Yes, you can use nodetool getendpoints to illustrate this programatically.

1) make a set of keys with a key from each range
2) getendpoints for this set of keys
3) change snitch
4) getendpoints again

=Rob


Re: Make an existing cluster multi data-center compatible.

2014-08-05 Thread Rameez Thonnakkal
I think the RAC placement of these 12 nodes will become important. As the
12 nodes are placed in SimpleSnitch, which is not RAC aware, it would be
good to retain them in single RAC in the property file snitch also
initially. node repair is a safe option. If you need to change the RAC
placement, my take would be to increase the Replication factor to atleast 3
and then distribute the nodes in different RAC.

This is not an expert opinion but a newbie thought.

Regards,
Rameez


On Tue, Aug 5, 2014 at 11:35 PM, Robert Coli rc...@eventbrite.com wrote:

 On Tue, Aug 5, 2014 at 3:52 AM, Rene Kochen rene.koc...@schange.com
 wrote:

 Do I have to run full repairs after this change? Because the yaml file
 states: IF YOU CHANGE THE SNITCH AFTER DATA IS INSERTED INTO THE CLUSTER,
 YOU MUST RUN A FULL REPAIR, SINCE THE SNITCH AFFECTS WHERE REPLICAS ARE
 PLACED.


 As long as you correctly configure the new snitch so that the replica sets
 do not change, no, you do not need to repair.

**Work request 1:** According to the mailing list thread on making a cluster multi data-center compatible, what should the replication factor be increased to before the nodes are distributed across different racks?
**Work request 2:** Continue the mailing list thread on making a cluster multi data-center compatible, picking up right after its final sentence.

**Stored items:**
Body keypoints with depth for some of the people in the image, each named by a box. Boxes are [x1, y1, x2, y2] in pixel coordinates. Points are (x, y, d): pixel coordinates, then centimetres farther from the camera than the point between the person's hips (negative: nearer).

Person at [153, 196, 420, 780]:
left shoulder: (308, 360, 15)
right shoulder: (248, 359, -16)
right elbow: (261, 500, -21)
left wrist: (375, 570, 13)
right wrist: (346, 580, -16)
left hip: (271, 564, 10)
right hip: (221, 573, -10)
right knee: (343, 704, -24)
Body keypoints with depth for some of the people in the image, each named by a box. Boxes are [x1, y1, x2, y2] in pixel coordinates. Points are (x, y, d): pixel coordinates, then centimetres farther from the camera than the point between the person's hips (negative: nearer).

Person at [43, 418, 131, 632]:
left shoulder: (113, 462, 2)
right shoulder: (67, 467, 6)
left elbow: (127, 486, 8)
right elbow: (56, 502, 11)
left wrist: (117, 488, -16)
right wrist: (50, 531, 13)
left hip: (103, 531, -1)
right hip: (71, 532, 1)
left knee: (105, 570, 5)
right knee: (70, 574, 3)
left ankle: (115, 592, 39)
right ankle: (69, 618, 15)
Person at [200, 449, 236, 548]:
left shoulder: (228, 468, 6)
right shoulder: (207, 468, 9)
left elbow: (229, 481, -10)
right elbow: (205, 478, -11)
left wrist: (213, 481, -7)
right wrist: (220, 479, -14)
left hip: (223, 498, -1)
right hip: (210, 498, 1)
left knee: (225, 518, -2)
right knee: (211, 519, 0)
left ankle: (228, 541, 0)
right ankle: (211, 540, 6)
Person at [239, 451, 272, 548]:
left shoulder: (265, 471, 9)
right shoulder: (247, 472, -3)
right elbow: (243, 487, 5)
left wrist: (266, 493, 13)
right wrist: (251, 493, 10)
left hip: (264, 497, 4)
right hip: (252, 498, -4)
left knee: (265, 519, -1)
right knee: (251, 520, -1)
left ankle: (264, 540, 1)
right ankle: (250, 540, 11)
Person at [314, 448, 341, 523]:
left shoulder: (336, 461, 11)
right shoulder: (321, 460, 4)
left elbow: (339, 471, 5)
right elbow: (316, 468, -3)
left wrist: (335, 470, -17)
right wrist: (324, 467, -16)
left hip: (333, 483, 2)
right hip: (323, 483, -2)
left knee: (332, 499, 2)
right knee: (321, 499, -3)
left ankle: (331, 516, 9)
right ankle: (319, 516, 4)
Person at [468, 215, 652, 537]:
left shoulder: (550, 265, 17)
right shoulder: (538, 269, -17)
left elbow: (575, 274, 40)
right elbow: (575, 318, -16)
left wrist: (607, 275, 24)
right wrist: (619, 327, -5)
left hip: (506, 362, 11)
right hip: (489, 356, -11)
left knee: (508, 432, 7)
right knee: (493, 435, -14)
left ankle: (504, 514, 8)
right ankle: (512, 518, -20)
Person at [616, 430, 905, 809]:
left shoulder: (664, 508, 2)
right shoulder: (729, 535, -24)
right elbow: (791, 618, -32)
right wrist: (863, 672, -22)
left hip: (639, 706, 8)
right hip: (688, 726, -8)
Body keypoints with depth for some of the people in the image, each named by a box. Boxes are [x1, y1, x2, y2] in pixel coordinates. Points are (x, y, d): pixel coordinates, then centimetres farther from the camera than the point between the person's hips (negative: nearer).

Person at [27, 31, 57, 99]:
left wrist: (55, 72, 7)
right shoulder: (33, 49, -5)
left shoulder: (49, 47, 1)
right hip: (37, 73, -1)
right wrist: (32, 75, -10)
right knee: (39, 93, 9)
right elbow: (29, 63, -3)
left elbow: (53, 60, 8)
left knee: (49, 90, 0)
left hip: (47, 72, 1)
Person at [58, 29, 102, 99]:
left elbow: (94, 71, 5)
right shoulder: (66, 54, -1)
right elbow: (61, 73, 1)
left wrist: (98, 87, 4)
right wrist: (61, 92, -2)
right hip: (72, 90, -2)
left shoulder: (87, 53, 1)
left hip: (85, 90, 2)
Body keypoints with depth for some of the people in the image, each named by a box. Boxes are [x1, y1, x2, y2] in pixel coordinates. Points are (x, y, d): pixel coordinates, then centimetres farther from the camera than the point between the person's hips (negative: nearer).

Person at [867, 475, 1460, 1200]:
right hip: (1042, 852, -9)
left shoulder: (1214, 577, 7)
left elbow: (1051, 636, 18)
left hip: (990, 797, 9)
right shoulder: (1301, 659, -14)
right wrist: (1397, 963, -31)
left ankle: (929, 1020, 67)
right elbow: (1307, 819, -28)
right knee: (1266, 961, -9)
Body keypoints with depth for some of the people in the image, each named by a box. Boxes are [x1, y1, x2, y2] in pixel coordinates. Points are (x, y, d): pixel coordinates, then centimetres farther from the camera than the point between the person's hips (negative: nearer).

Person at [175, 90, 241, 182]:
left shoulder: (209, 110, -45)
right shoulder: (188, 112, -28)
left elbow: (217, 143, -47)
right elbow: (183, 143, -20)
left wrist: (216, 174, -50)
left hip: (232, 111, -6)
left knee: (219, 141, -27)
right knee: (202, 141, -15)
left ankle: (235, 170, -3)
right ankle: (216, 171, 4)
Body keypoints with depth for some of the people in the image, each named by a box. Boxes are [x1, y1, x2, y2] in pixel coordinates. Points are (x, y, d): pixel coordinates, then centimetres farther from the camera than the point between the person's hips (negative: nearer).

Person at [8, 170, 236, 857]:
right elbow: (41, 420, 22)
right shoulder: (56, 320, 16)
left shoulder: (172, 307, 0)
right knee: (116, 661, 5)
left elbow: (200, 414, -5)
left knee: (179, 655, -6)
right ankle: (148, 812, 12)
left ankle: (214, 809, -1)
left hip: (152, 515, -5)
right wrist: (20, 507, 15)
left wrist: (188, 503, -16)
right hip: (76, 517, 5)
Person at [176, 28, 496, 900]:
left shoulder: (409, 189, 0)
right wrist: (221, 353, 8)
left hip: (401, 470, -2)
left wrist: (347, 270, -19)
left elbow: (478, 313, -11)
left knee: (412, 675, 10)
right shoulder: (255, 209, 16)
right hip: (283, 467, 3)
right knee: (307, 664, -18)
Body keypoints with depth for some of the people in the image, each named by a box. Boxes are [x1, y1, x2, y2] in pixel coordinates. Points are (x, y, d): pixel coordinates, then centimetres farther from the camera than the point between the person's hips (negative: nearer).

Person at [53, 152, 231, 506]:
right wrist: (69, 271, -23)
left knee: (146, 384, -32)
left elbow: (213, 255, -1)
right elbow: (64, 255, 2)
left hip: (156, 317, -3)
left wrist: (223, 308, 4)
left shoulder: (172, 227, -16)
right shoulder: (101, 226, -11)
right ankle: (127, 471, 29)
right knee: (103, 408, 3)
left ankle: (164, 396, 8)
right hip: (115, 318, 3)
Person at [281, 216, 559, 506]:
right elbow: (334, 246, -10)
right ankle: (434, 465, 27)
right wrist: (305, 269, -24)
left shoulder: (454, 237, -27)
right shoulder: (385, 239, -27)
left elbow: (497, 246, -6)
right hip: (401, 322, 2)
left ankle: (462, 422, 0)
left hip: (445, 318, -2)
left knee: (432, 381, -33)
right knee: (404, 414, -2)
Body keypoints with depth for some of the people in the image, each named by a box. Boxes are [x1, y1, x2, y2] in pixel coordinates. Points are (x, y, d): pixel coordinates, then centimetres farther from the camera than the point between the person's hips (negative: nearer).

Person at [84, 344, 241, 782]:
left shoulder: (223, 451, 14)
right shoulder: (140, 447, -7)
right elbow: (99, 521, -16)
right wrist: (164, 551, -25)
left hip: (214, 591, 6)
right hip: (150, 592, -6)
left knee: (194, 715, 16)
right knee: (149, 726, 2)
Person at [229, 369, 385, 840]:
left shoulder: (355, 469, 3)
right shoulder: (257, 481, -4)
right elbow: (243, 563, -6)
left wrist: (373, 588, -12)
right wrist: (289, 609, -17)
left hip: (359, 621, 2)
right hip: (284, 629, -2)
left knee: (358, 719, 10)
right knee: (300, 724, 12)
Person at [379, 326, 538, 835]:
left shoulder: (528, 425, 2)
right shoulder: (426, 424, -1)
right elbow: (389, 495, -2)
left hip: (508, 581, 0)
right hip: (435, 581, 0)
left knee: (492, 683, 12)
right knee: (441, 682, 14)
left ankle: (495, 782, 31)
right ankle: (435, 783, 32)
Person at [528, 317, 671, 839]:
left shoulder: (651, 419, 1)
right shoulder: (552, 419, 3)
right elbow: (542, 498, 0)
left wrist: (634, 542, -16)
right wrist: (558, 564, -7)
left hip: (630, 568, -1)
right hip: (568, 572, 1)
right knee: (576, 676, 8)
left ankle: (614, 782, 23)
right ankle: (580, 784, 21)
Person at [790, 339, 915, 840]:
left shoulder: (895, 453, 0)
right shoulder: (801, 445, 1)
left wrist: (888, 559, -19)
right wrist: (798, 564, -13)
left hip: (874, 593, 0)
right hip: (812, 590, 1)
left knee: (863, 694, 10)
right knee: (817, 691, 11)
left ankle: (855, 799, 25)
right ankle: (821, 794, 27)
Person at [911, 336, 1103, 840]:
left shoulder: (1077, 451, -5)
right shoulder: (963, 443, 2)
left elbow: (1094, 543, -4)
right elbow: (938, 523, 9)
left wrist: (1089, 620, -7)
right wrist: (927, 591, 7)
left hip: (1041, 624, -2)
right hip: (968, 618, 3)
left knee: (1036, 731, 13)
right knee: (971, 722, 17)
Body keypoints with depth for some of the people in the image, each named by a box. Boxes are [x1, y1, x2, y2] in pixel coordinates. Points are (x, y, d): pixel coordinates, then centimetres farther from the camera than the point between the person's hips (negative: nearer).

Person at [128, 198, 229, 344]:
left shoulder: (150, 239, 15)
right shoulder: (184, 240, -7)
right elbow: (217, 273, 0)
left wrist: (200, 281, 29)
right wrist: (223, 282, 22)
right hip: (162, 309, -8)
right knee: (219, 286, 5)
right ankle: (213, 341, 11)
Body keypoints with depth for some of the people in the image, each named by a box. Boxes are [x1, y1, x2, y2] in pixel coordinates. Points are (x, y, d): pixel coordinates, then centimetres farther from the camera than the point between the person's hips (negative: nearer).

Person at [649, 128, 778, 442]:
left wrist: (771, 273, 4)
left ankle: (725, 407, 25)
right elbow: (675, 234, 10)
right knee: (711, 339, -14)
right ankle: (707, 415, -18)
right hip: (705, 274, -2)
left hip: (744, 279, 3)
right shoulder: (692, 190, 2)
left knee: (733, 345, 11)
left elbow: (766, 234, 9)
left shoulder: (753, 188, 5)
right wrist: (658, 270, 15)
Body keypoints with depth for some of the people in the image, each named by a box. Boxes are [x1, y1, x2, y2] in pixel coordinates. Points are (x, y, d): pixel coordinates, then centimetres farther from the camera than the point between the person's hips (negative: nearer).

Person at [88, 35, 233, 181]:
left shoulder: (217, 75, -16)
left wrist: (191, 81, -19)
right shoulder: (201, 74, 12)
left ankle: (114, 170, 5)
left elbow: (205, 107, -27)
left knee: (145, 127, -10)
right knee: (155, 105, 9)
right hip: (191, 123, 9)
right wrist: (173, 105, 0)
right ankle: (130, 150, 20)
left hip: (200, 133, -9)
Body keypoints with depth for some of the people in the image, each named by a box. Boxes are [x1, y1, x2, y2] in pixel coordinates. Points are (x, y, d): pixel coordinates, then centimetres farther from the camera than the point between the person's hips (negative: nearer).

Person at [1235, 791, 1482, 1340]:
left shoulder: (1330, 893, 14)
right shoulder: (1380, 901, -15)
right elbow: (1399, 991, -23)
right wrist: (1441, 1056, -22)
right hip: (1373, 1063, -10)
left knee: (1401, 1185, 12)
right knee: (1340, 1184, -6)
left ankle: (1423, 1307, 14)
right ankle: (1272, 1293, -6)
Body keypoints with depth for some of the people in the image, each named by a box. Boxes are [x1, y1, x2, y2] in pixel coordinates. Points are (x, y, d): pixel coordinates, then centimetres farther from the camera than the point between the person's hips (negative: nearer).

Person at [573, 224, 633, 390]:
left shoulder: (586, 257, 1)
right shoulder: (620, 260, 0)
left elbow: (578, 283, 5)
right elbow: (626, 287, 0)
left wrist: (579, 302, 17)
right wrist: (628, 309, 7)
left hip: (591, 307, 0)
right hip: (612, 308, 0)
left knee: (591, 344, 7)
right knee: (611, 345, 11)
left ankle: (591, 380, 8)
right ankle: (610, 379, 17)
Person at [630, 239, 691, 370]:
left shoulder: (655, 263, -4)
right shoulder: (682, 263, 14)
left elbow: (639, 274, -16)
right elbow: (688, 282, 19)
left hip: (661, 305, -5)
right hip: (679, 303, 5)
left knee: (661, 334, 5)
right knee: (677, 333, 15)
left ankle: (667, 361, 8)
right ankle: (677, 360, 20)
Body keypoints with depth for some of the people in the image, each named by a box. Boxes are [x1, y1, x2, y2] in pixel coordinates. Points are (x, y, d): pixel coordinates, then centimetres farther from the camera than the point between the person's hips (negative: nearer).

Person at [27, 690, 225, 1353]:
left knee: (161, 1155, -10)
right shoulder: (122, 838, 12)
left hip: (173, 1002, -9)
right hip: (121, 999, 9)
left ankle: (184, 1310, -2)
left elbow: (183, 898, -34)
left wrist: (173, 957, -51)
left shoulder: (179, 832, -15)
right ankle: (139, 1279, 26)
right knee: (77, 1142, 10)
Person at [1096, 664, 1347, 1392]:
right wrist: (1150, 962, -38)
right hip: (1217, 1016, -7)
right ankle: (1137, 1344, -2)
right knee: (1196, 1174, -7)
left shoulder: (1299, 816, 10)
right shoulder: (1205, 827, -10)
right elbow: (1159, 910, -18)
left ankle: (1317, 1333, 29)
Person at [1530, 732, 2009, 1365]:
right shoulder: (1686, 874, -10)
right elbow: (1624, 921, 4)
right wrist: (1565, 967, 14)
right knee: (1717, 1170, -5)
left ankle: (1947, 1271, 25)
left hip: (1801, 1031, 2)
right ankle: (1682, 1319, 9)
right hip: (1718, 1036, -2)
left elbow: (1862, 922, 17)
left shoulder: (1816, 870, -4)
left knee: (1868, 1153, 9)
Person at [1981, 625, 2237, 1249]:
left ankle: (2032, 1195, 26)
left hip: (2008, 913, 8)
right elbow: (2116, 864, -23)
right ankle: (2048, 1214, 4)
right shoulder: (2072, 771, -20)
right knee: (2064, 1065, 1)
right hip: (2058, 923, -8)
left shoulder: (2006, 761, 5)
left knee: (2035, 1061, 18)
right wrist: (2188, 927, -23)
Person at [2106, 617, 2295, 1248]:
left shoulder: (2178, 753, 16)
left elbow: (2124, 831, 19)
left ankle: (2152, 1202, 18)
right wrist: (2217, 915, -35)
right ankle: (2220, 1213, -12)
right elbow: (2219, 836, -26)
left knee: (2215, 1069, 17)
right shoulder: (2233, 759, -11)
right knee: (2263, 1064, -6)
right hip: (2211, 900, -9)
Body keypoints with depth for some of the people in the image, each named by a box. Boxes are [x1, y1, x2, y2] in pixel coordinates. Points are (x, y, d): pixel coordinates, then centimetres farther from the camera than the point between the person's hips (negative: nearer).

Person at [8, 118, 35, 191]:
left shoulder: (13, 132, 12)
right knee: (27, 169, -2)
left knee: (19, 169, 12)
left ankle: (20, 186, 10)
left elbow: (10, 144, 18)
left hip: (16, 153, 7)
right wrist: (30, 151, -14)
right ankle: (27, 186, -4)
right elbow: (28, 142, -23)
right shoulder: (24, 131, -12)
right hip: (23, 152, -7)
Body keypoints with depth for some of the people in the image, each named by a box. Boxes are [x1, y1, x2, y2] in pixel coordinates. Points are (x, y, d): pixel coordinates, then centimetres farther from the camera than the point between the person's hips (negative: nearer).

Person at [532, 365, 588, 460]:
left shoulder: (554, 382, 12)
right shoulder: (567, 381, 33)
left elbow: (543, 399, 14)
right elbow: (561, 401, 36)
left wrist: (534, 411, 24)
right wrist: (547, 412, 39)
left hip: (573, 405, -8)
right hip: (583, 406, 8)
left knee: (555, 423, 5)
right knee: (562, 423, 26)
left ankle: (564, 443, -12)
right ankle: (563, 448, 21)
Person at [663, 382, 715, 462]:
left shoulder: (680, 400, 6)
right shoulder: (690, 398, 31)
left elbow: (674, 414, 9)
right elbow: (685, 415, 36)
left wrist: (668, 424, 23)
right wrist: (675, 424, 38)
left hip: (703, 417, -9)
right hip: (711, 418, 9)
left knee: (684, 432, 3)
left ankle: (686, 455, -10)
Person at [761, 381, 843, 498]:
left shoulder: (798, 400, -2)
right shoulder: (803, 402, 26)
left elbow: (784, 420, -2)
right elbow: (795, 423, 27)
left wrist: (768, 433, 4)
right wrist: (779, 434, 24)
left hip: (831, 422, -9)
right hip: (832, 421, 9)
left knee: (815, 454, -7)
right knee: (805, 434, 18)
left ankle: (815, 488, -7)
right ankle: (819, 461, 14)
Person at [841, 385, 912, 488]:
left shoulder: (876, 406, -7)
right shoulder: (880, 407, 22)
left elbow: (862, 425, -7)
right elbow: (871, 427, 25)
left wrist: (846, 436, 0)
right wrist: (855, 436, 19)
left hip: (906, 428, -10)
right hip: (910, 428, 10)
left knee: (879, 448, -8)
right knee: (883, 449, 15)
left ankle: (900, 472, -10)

**Reply 1:** At least 3.

**Reply 2:**
 Barring that, if you manage to transform the replica set in such a way
 that you always have one (fully repaired) replica from the old set, repair
 will help. I do not recommend this very risky practice. In practice the
 only transformation of snitch in a cluster with data which is likely to be
 safe is one whose result is a NOOP in terms of replica placement.

 In fact, the yaml file is stating something unreasonable there, because
 repair cannot protect against this case :

 - 6 node cluster, A B C D E F,  RF = 2

 1) Start with SimpleSnitch so that A, B have the two replicas of row key X.
 2) Write row key X, value Y, to nodes A and B.
 2) Change to OtherSnitch so that now C,D are responsible for row key X.
 3) Repair and notice that neither C nor D answer Y when asked for row X.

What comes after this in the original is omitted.